Si dans l’ensemble l’économie russe a enregistré des succès économiques incontestables, la croissance industrielle a connu un ralentissement, ce qu’attestent les chiffres suivants : 7,3% en 2003, 7,2% en 2004, 6,4% en 2005. Il est devenu évident que la croissance économique ne pourrait plus être assurée par des prix pétroliers élevés. L’année passée les sociétés russes ont sensiblement réduit leur activité en matière d’extraction d’hydrocarbures. Selon le ministère du Développement économique et du Commerce, si dans les années à venir on ne réduit pas la dépendance du pays vis-à-vis des exportations de produits énergétiques, l’économie russe ne sera pas en mesure d’obtenir une croissance du PIB supérieure à 4-5% l’an, même si les prix restent à un niveau élevé sur le marché mondial du pétrole.
Présentement la Russie est confrontée à un problème majeur, celui de la qualité de la croissance et de la modernisation de l’économie. Aussi les autorités estiment-elles nécessaire de passer au développement d’innovation. Pour Andreï Charonov, vice-ministre du Développement économique et du Commerce, il faut maintenant réaliser des réformes institutionnelles, améliorer considérablement la qualité du capital humain et aussi matérialiser tout un train de projets stratégiques de développement bénéficiant du soutien organisationnel et financier actif de l’Etat.
Les quatre projets nationaux prioritaires - santé, éducation, logement et agriculture - qui ont été lancés en automne dernier visent le développement du capital humain. Plus de 6 milliards de dollars ont été assignés pour leur réalisation. Ces projets ne manqueront pas d’affermir le volet social de l’économie.

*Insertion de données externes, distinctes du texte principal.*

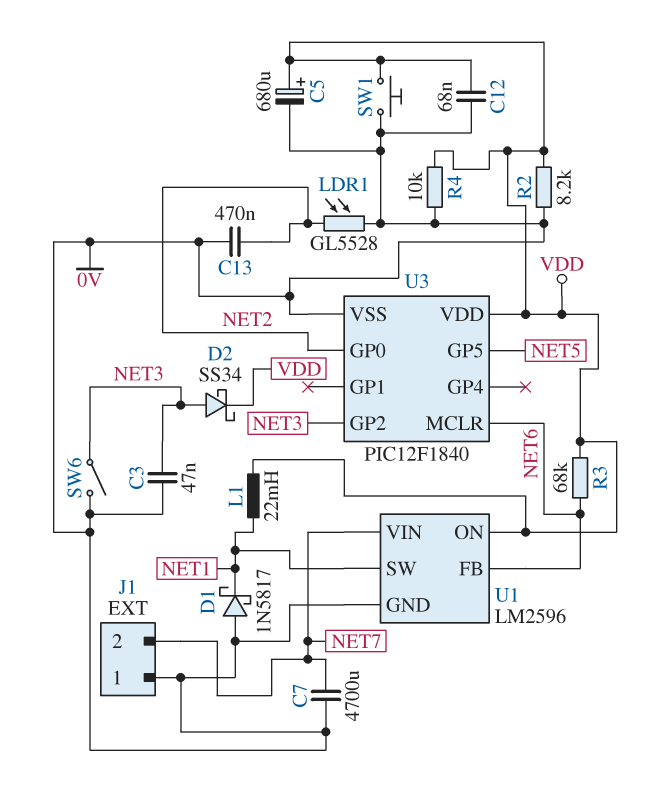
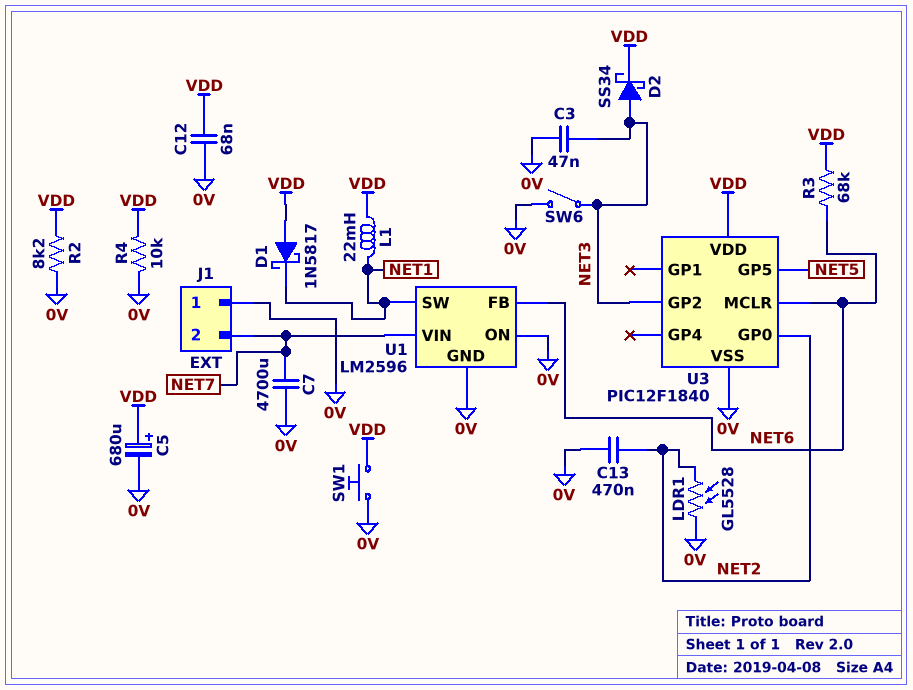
D1: schottky 1N5817 (A 0V, K NET1) -> schottky 1N5817 (A VDD, K NET1)
U1 pin ON: VDD -> 0V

Si jusqu’ici les autorités russes cherchaient à éviter une implication directe de l’Etat dans la réalisation de projets d’affaires, ce n’est plus le cas aujourd’hui. Désormais des institutions publiques ont été mises en place pour participer à des projets ponctuels d’investissement. Ainsi les zones économiques spéciales (ZES) et aussi le Fonds d’investissement.
Quatre zones d’innovations technologiques et deux zones de production industrielle figurent déjà sur la carte de Russie. 8 milliards de roubles (280 millions de dollars) sont inscrits au budget fédéral 2006 pour la création de l’infrastructure de ces ZES. Une somme équivalente sera allouée par les budgets des entités de la Fédération et des municipalités. La loi prévoit pour les résidents des ZES plusieurs avantages douaniers et fiscaux. Ces zones devraient être opérationnelles fin 2007-début 2008.
La mission essentielle du Fonds d’investissement institué en 2005 sera de concourir à la réalisation de grands projets d’investissement d’intérêt fédéral. Ces projets seront matérialisés par cofinancement avec le secteur privé et près de 2,5 milliards de dollars seront alloués à ces fins en 2006. Enfin, le programme de développement social et économique entériné par le gouvernement russe prévoit divers projets et mesures qui devraient placer l’économie russe sur les rails de la modernisation à long terme. Son but principal est d’améliorer le bien-être de la population et de faire reculer la pauvreté grâce à une croissance économique dynamique et une plus grande compétitivité du pays.